HC Deb 15 December 1999 vol 341 cc257-9
3. Mr. Gordon Prentice (Pendle)

What plans she has to change the designation, role and employment conditions of permanent secretaries. [101544]

The Minister for the Cabinet Office (Marjorie Mowlam)

I have no plans to do so but, as my right hon. Friend the Prime Minister explained in his answer to a parliamentary question today, the permanent secretary heads of Department are themselves driving forward a radical programme of civil service reform. That will involve them adopting a corporate leadership role and participating in a management board for the civil service under the chairmanship of Sir Richard Wilson. That represents a major programme of change that will affect staff at all levels, including permanent secretaries.

Mr. Prentice

I take it from my right hon. Friend's answer that Sir Humphrey Appleby is dead and buried. If we are to have a new breed of civil servants delivering on the targets on which new Labour places such great store, surely there must be absolute transparency. Those who criticise us for politicising the civil service should get short shrift because new Labour would never do that.

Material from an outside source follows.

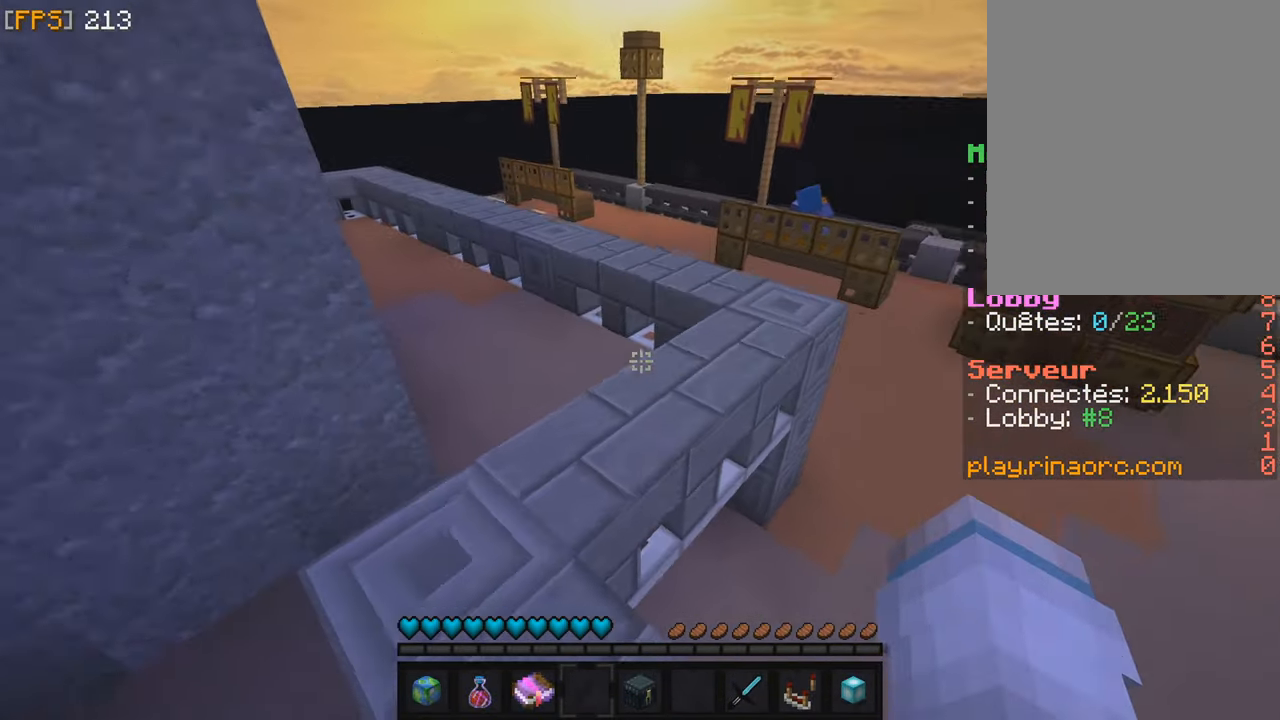
{"keys": ["z"], "mouse": [], "events": [[34, "q", "up"], [317, "mouse_left", "down"], [484, "mouse_left", "up"]]}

There have been suggestions that my right hon. Friend the Prime Minister, to keep a grip on Whitehall, wants to establish a Prime Minister's Department, perhaps allied with the Cabinet Office. Has my right hon. Friend any comments to make on that speculation?

Marjorie Mowlam

My hon. Friend referred to Sir Humphrey. I had my trouble when I started working with the civil service and I did not find it easy. However, over the years of working with members of it, I have come to respect the work that they do and the impartiality and propriety that they bring to the job. I am not sure that my hon. Friend's initial comments are in any way helpful or constructive.

We support my hon. Friend's point about transparency. When he has had the chance to read all of "Modernising government", which relates to the public service, he will recognise that transparency is a crucial part of it.

The answer to the last part of my hon. Friend's question is no.

Mr. Paul Tyler (North Cornwall)

Does the Minister recognise that there is a remarkable coincidence, because the report to which she has referred appears just two days before the end of the evidence-taking sessions of the Phillips inquiry into BSE? Sir Richard Wilson's report on behalf of the permanent secretaries is apparently suggesting an extension of performance-related pay. Will the right hon. Lady give an undertaking that if there is any repetition of the bungles that were obviously characteristic of the previous Government over BSE, there will be reductions in the pay of higher civil servants?

Marjorie Mowlam

I get the gist of the point that the hon. Gentleman is making but the nature of the report is for the civil service. It is implementing it and it is in consultation over it. I am sure that those responsible have heard the hon. Gentleman's point.

Dr. Tony Wright (Cannock Chase)

Will my right hon. Friend confirm that as a result of today's report from the head of the home civil service to my right hon. Friend the Prime Minister, the permanent secretaries of the future will have experience of front-line delivery of services, experience of operational management and experience outside Whitehall?

Marjorie Mowlam

Obviously, I cannot give such a guarantee, but I can say that the appointments will be open and transparent. One of the objects of the report is to encourage greater exchange between the public and private sectors, and between the voluntary sector and both, so that best practice and good experience are shared. The process will be open and transparent. There will be some secondees—there are at present more than 100— from the private to the public sector. I hope, as does the head of the civil service, that that arrangement will continue. It is a two-way street, which can only promote the efficient use of taxpayers' money and more effective services.

Mr. Andrew Lansley (South Cambridgeshire)

Will the right hon. Lady confirm that Sir Richard Wilson's report includes among the core values of the civil service its political impartiality? Will she therefore give the House two assurances—first, that the performance measures for which permanent secretaries will be held responsible will be in relation to targets for which they are directly responsible as administrators, not targets derived from the policy decisions of Ministers, for which Ministers should be held accountable?

Secondly, given the undermining of political impartiality by political appointments such as the Prime Minister's chief press spokesman and the chief economic adviser to the Treasury, will the right hon. Lady guarantee that no further appointments in the senior civil service will be made on a political, rather than an independent, basis?

Marjorie Mowlam

To deal with the final point first, unfounded accusations are not helpful to either party in government. I could stand at the Dispatch Box and list appointments under the previous Government, such as that of the then Mr. Burns, but that would get us nowhere. We do not make political appointments to civil service posts. The political advisers are a valuable asset because they provide a political dimension alongside the civil service. Impartiality is crucial; it exists and will continue.

On performance targets, I suggest that the hon. Gentleman reads the report. They are Department-linked, and I believe that that will continue.